The extreme intra-day highs and lows of stock, commodity, and futures prices have largely disappeared. The volatility as it is called in the biz is no longer evident. Whether you get your Financial Markets fix by casually tuning in to the evening news, or from analytics, such as the VIX, (volatility index) it tells the same story.
Derivatives once evil creators of volatility now facilitate passive investing
For three decades the financial markets have been getting more efficient. With that efficiency has come a decline in daily, ‘wild’ market gyrations.
Along with the volatile and drastic declines of the U.S. stock markets in 1987, 2001, and again in 2007-08, came some resilient developments. An interest in new derivative products evolved. Some emulated particular categories of investments. These derivatives were then parceled, which enabled one to invest in a piece of the whole pie so to speak. One could participate without having to purchase the whole underlying asset. Mutual Funds then ETF’s (exchange traded funds) and hundreds and hundreds of indexes. Many indexes are just relative performance benchmarks. However, some have had derivatives built to mimic them. This allows consumers, speculators, and investors to trade around or invest in them, again, without having to own the individual underlying asset.
The best known of these may be the S&P 500 index.

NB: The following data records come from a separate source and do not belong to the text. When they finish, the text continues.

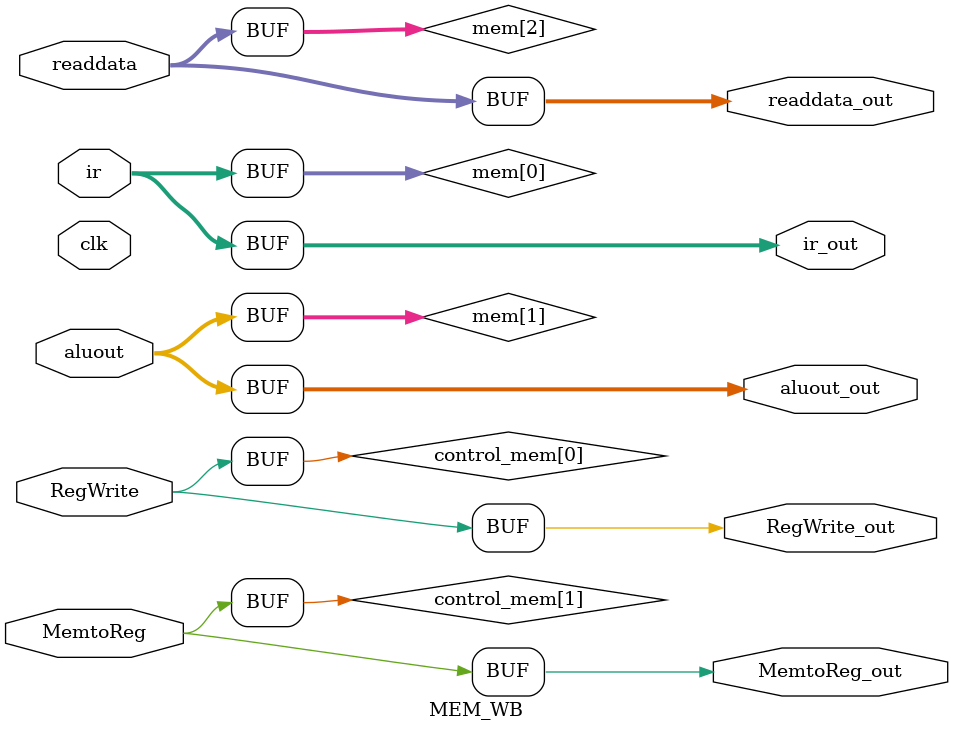
<source format=v>
`timescale 1ns / 1ps


module MEM_WB(
    input clk,
    input [31:0] ir,
    input [31:0] aluout,
    input [31:0] readdata,
    
    input  RegWrite,
    input  MemtoReg,
    
    output [31:0] ir_out,
    output [31:0] aluout_out,
    output [31:0] readdata_out,
    
    output  RegWrite_out,
    output  MemtoReg_out
    
    );
    
    reg [31:0] mem[2:0];
    reg control_mem [1:0];
    
    always @(*)
    begin
         mem[0] = ir;
         mem[1] = aluout;
         mem[2] = readdata;
         
         control_mem[0] = RegWrite;
         control_mem[1] = MemtoReg;
         
    end
    
    assign ir_out = mem[0];
    assign aluout_out = mem[1];
    assign readdata_out = mem[2];
    
    assign RegWrite_out = control_mem[0];
    assign MemtoReg_out = control_mem[1];

      
endmodule

</source>
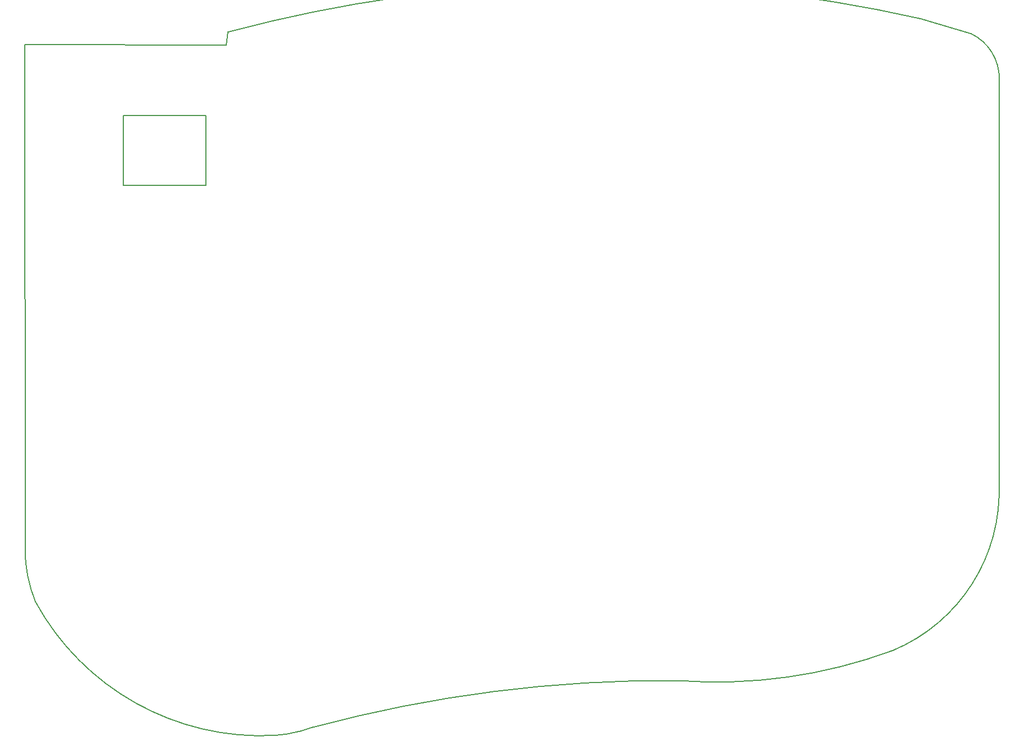
<source format=gbr>
G04 #@! TF.GenerationSoftware,KiCad,Pcbnew,5.1.5+dfsg1-2build2*
G04 #@! TF.CreationDate,2021-01-27T21:50:10+00:00*
G04 #@! TF.ProjectId,grandiceps,6772616e-6469-4636-9570-732e6b696361,rev?*
G04 #@! TF.SameCoordinates,Original*
G04 #@! TF.FileFunction,Profile,NP*
%FSLAX46Y46*%
G04 Gerber Fmt 4.6, Leading zero omitted, Abs format (unit mm)*
G04 Created by KiCad (PCBNEW 5.1.5+dfsg1-2build2) date 2021-01-27 21:50:10*
%MOMM*%
%LPD*%
G04 APERTURE LIST*
%ADD10C,0.200000*%
G04 APERTURE END LIST*
D10*
X132997409Y-151014164D02*
X130887500Y-151642865D01*
X132997409Y-151014163D02*
G75*
G02X189052200Y-143840200I54239879J-201228008D01*
G01*
X238426030Y-113461972D02*
G75*
G02X222094175Y-139208147I-26548599J-1212205D01*
G01*
X116487018Y-56807447D02*
X103787018Y-56807447D01*
X116487018Y-67602447D02*
X116487018Y-56807447D01*
X130887500Y-151642865D02*
G75*
G02X127063973Y-152277423I-5185332J19407610D01*
G01*
X90244318Y-131694880D02*
G75*
G02X88649494Y-123646193I19938998J8133205D01*
G01*
X222094175Y-139208147D02*
G75*
G02X189052200Y-143840200I-27116862J73267868D01*
G01*
X238478151Y-51285495D02*
X238480550Y-53233830D01*
X103787018Y-56807447D02*
X103787018Y-67602447D01*
X119812477Y-44006359D02*
G75*
G02X226391009Y-41948862I57454457J-214728554D01*
G01*
X238481100Y-70565005D02*
X238480600Y-60655200D01*
X127063973Y-152277422D02*
G75*
G02X90244319Y-131694880I-2085705J39493130D01*
G01*
X88648218Y-45961647D02*
X88649494Y-123646193D01*
X88648218Y-45961647D02*
X119636018Y-45987047D01*
X238481100Y-70565005D02*
X238426030Y-113461972D01*
X103787018Y-67602447D02*
X116487018Y-67602447D01*
X234069440Y-44209815D02*
G75*
G02X238478151Y-51285495I-3256277J-6940248D01*
G01*
X119636018Y-45987047D02*
X119814018Y-44005847D01*
X226391009Y-41948862D02*
X234069440Y-44209815D01*
X238480600Y-60655200D02*
X238480550Y-53233830D01*
M02*

</source>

Financial market efficiency = calm
Along with more efficient ways to own securities, the price spreads between the underlying and the derivative products disappeared. This development took away the arbitrage that active and professional traders could profitably take advantage of on a daily basis.The advent of very passive investing in indexes or their derivatives evolved.

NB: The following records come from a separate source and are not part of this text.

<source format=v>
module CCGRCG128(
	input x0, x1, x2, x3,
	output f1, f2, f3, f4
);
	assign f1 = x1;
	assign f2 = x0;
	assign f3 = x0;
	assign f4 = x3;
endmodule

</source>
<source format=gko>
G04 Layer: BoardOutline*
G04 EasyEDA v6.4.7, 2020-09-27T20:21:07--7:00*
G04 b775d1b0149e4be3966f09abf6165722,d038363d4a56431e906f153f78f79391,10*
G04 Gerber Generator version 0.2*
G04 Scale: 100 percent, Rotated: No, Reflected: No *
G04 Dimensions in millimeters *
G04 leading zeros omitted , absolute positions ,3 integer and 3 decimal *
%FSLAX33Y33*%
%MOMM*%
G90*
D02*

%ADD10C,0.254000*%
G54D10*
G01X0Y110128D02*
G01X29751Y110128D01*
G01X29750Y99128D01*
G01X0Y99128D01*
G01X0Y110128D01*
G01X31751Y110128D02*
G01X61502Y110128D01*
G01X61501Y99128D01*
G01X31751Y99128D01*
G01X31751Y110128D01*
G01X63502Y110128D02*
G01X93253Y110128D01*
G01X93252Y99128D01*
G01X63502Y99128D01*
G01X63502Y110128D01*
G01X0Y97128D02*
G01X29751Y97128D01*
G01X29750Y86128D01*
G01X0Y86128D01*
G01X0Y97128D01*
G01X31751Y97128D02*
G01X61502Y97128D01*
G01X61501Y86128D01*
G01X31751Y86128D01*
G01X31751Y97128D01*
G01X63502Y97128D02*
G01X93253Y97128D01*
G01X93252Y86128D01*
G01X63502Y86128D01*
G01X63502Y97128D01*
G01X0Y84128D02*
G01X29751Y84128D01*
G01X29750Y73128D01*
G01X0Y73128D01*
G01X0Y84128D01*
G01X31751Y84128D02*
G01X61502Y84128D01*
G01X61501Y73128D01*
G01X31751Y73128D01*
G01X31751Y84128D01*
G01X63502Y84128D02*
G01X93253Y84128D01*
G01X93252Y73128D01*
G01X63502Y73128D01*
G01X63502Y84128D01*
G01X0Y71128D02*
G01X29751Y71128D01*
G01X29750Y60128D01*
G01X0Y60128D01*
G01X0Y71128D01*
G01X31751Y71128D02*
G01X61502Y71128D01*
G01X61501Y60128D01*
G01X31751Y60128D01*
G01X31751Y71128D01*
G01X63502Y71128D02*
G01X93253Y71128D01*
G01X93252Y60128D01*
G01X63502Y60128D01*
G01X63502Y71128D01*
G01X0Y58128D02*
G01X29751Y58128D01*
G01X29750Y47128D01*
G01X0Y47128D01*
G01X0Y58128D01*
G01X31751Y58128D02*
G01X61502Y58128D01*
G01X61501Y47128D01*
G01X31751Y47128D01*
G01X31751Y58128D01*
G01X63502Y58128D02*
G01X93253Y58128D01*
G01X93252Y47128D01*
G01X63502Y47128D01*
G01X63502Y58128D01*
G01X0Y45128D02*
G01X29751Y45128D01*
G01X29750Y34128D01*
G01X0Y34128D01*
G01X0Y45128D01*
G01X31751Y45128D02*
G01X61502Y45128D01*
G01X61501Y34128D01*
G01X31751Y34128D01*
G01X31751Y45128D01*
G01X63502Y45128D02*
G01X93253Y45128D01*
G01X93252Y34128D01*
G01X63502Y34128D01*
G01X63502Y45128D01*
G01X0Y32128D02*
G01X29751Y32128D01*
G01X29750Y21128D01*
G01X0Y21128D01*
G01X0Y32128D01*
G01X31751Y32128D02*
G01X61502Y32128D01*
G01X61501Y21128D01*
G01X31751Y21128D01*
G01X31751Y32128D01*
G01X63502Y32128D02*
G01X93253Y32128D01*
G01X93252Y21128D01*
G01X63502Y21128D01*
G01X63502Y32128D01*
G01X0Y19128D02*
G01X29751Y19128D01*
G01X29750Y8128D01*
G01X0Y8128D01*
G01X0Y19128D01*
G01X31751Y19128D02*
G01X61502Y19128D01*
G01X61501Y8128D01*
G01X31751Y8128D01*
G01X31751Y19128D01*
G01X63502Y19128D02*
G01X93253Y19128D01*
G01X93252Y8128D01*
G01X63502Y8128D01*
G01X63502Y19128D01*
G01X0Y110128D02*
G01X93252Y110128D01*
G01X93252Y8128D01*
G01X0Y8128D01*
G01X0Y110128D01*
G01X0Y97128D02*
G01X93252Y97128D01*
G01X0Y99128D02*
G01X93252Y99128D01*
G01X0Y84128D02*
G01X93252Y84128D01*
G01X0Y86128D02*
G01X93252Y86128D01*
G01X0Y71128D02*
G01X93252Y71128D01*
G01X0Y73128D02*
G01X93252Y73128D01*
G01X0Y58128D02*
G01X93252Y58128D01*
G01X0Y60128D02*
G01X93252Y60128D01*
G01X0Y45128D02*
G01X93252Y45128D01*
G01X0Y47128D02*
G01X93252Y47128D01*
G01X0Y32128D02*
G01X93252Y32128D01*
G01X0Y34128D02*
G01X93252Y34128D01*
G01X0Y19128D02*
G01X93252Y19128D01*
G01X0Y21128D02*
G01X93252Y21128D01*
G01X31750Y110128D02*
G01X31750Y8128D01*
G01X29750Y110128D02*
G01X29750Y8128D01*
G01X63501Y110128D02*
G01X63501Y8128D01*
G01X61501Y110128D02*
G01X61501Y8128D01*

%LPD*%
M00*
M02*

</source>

Many of the world’s largest pools of assets, decided that the risk of trying to outperform these benchmark indexes was too risky and expensive. On the other hand, some large pension funds actually moved towards greater risk, via Hedge Funds, in an effort to find returns that would meet their obligations to retirees. However, that is a whole other story.
Derivatives like ETF's make owning the segment of the market you want, easy and cost-effective
The markets have largely become commoditized or homogenized. Investors know that they can get a little higher rate (6-7 percent per annum) by being invested stocks, rather than bonds because they are the riskier asset. But over a hundred years the returns are pretty predictable. And with the only available investments being, stocks, bonds, cash (savings accounts) and some alternative assets, there just isn’t a lot of mystery in the markets these days. Speculate at your own risk! As such, long-term investing has largely become a matter of asset allocation (what percent of your money you put in which asset), if done conservatively.
Moreover, there are some interesting grey skies moving in that will affect the U.S. economy in the decades to come. The reaction to the U.S.Dollar vis a vis other world currency has changed. The dollar’s price on the foreign exchange markets has ceased to reflect the "flight to quality" characteristic that it historically owned. That is to say, that, when conflicts in Iran, Afghanistan or N.Korea, Syria and the rest of the Middle East arise, the predictable rise in the dollar (almost back to WWII) doesn’t occur. Commodity prices, valued in dollars, have also become less volatile. Since the last speculative run-up in Gold in the early '80s, it has lost its luster as the 'currency of last resort'.
The U.S. dollar value will be the key to our economic status in the world in 20 years
If the world’s reserve currency (that which most nations want in their vaults) is just based on relative confidence, that confidence in the U.S. dollar may be waning. Political scientists and economists know, that China will have the world’s largest economy by 2030. We know that there is great experimentation and speculation in cyber currencies. And though the titans of Wall St. have poo-pooed it, for now, we know that most financial transactions already take place in a digital world.
The question is, what will the world, in which the U.S. is not calling the economic shots, look like to our kids. One thing is for certain, it will be different.